» **What this task involves**: Whenever the word "RegName" shows up in a line of the data, copy that line.

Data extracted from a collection
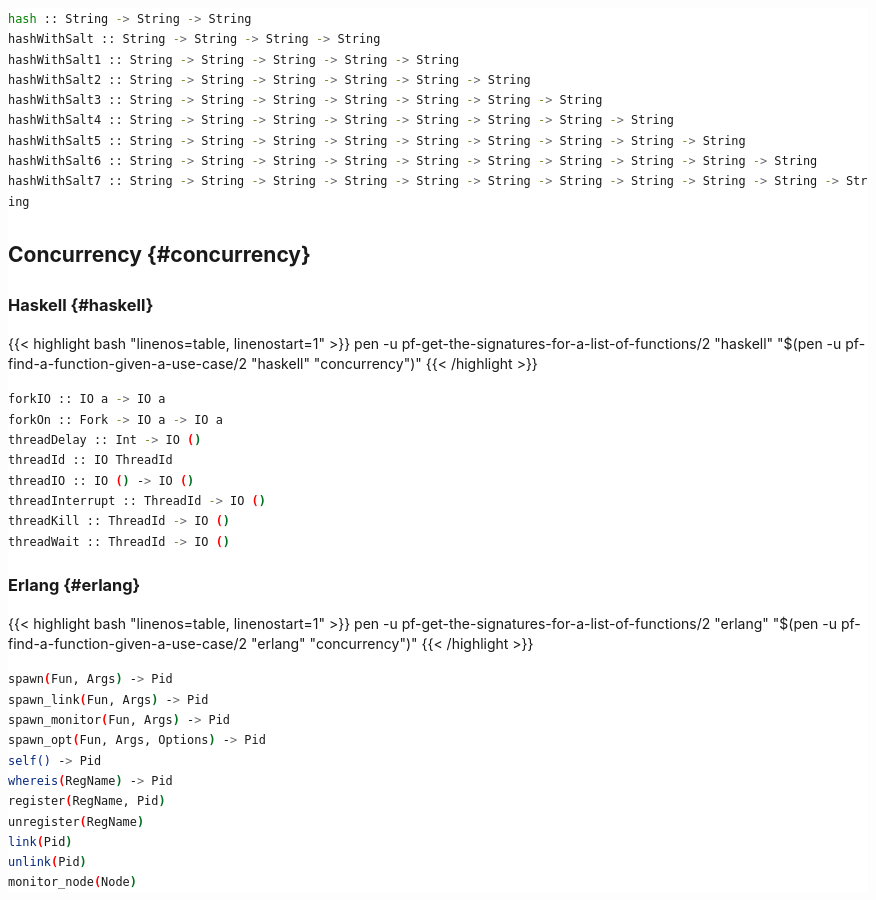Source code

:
 ```bash
hash :: String -> String -> String
hashWithSalt :: String -> String -> String -> String
hashWithSalt1 :: String -> String -> String -> String -> String
hashWithSalt2 :: String -> String -> String -> String -> String -> String
hashWithSalt3 :: String -> String -> String -> String -> String -> String -> String
hashWithSalt4 :: String -> String -> String -> String -> String -> String -> String -> String
hashWithSalt5 :: String -> String -> String -> String -> String -> String -> String -> String -> String
hashWithSalt6 :: String -> String -> String -> String -> String -> String -> String -> String -> String -> String
hashWithSalt7 :: String -> String -> String -> String -> String -> String -> String -> String -> String -> String -> String
```


## Concurrency {#concurrency}


### Haskell {#haskell}

{{< highlight bash "linenos=table, linenostart=1" >}}
pen -u pf-get-the-signatures-for-a-list-of-functions/2 "haskell" "$(pen -u pf-find-a-function-given-a-use-case/2 "haskell" "concurrency")"
{{< /highlight >}}

```bash
forkIO :: IO a -> IO a
forkOn :: Fork -> IO a -> IO a
threadDelay :: Int -> IO ()
threadId :: IO ThreadId
threadIO :: IO () -> IO ()
threadInterrupt :: ThreadId -> IO ()
threadKill :: ThreadId -> IO ()
threadWait :: ThreadId -> IO ()
```


### Erlang {#erlang}

{{< highlight bash "linenos=table, linenostart=1" >}}
pen -u pf-get-the-signatures-for-a-list-of-functions/2 "erlang" "$(pen -u pf-find-a-function-given-a-use-case/2 "erlang" "concurrency")"
{{< /highlight >}}

```bash
spawn(Fun, Args) -> Pid
spawn_link(Fun, Args) -> Pid
spawn_monitor(Fun, Args) -> Pid
spawn_opt(Fun, Args, Options) -> Pid
self() -> Pid
whereis(RegName) -> Pid
register(RegName, Pid)
unregister(RegName)
link(Pid)
unlink(Pid)
monitor_node(Node)
```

» **Expected output**:
whereis(RegName) -> Pid
register(RegName, Pid)
unregister(RegName)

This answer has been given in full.